Things we will be looking for during match scouting

Auto:
high goal: hot or not and how many
low goal: hot or not and how many
mobility: yes or no
goalie: yes or no
blocked shots: how many

Teleop
high goal: how many
low goal:: how many
attempted passes: how many
accepted passes: how many
truss shot: how many
catch: how many
played goalie: yes or no
block shots: how many

that’s just our quantifiable scouting we will also have a small select team of qualitative scouting to give more objective info about robots; as robots this year won’t do everything each match and probably won’t do the same thing each match until elims…

What do you mean by blocked shots in auto? You mean if the robot prevents its partners from scoring? If not, remember G15 for your own autonomous strategy.

In auto mode you can start in your goalie zone and attempt to block your opponents shots.

Our team spent more time talking about this than I would have like; however we came to the conclusion that most conventional questions are pointless. It is very easy to talk to people in the pits and tell them how good your robot is but its totally different to prove it on the field. So, this season we are not going to spend a lot of time in the pits but have six scouter in the stands and watching every bot out there to see how they perform, for the simple fact that words only mean so much. Frankly wheels do not matter, frame doesn’t matter, drive does not matter, but how a team uses these thing is the most important. A team could have the worst set up but still be an amazing robot. As for pit questions the only reason that we say to ask about others bots (other than interest) is to see how well it is put together and how it could fail and/or to see if they could get called for anything in the match like popping a ball. Hope someone find this useful and if you would like I will upload a copy of our scouting sheet.

AMEN!
My team seems to think that walking around in the pits and asking ridiculous questions is scouting…I believe this is because they find it more fun than doing the necessary real work in the stands. I do think that some “public relations” is necessary, but data is obtained by watching matches and seeing what robots can do. Taking that data to conversations with other teams is analysis and shows alliance leadership.

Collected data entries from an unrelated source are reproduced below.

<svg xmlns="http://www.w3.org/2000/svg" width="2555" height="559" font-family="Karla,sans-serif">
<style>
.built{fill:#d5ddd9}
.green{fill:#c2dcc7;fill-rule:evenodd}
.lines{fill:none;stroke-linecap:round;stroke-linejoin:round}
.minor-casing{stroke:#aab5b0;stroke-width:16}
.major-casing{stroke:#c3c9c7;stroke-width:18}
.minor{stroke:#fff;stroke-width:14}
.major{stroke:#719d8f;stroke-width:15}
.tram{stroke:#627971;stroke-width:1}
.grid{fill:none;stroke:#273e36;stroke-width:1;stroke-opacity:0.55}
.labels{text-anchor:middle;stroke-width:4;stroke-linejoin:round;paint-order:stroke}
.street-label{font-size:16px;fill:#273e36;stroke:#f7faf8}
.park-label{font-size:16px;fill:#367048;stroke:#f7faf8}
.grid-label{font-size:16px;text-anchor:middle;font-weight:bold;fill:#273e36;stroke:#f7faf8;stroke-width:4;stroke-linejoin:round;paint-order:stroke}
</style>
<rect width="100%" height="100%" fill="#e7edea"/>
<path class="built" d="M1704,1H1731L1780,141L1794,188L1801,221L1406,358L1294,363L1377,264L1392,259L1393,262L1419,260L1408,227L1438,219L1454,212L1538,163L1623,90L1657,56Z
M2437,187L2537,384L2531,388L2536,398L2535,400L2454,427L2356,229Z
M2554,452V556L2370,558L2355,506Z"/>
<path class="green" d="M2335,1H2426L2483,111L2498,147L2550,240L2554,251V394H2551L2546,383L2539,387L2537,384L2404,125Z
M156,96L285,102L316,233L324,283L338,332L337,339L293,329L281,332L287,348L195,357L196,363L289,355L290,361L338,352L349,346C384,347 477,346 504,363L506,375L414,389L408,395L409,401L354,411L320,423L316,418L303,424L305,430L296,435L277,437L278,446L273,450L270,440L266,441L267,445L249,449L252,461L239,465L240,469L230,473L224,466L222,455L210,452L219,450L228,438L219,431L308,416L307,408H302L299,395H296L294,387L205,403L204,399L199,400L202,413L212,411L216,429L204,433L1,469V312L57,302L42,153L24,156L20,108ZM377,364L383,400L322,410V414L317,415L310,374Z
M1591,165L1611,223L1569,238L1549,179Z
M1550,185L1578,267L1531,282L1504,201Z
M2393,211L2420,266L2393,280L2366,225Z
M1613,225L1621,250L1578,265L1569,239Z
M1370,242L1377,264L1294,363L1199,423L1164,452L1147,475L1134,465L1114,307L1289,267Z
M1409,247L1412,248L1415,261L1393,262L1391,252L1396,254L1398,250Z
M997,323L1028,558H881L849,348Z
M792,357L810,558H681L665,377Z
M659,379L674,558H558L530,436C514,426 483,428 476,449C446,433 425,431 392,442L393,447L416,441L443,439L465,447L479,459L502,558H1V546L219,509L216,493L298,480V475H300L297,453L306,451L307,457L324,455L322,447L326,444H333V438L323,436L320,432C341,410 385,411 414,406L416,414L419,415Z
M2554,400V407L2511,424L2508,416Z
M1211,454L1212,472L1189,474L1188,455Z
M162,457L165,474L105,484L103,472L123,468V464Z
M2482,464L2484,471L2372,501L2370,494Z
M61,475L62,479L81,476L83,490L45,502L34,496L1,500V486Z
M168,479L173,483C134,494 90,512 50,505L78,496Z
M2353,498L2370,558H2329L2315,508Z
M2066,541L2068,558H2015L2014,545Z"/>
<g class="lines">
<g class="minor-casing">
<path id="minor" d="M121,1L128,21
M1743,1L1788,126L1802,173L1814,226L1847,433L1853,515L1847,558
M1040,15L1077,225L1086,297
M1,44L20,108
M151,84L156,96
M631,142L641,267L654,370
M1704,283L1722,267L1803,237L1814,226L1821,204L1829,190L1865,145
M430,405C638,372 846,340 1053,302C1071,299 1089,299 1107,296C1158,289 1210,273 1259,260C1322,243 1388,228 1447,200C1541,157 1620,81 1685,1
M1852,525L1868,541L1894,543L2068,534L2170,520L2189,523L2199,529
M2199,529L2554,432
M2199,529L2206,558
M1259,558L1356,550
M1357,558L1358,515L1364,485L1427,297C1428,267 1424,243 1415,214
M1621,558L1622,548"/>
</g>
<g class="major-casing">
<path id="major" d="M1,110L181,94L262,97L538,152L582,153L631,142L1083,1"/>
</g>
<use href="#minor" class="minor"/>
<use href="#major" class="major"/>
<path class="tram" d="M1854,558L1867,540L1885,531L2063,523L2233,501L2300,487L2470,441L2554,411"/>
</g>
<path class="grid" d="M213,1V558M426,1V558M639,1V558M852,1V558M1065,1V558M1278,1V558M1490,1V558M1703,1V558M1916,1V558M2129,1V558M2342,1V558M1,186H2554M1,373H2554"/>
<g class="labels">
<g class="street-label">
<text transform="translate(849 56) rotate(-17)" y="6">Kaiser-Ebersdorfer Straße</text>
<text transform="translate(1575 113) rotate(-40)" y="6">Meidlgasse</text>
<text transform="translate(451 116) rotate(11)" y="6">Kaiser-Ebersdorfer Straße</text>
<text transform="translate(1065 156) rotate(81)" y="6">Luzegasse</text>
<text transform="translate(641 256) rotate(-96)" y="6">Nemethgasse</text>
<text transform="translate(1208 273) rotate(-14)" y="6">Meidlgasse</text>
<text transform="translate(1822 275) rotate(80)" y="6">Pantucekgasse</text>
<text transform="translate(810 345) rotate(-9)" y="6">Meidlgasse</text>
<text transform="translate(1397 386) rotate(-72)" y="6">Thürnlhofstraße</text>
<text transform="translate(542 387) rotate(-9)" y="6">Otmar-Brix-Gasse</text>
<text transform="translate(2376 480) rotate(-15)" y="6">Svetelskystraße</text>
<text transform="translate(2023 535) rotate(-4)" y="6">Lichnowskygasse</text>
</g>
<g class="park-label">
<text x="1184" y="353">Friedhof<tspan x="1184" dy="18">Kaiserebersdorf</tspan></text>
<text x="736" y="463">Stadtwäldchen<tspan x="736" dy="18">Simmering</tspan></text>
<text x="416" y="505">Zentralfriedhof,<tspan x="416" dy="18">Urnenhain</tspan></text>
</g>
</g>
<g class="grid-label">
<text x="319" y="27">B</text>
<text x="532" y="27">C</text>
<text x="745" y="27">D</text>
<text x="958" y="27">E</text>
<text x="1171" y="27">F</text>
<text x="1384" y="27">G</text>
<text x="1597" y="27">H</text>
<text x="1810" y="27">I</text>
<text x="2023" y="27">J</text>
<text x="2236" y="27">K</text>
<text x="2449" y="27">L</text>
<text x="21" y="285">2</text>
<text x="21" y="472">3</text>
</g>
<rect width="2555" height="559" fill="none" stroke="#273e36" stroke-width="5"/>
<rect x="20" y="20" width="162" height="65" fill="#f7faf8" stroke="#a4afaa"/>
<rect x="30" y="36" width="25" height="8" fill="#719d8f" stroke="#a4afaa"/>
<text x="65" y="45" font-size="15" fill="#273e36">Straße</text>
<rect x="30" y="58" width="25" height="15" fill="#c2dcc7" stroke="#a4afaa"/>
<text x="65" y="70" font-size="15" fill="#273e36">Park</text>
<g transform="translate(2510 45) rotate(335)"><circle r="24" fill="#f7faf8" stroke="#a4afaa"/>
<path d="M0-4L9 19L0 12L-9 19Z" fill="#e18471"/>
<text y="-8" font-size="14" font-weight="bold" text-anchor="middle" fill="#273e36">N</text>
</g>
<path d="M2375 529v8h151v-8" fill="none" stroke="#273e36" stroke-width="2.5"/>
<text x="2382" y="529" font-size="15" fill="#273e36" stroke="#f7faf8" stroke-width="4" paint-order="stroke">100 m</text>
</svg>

Is anybody planning on taking any sort of defense into account.

Such as
-shots blocked
-other team’s time wasted

It will be a factor but i think blocking is going to be a very important part to scoring robots, because your bot will not always need or have a ball so instead of just sitting there it will be important to block or waste time will not wasting your own.:smiley:

If a robot can pass and catch, as well as their passing accuracy/distance will be the biggest thing my team will look for this year and be asking in the pits.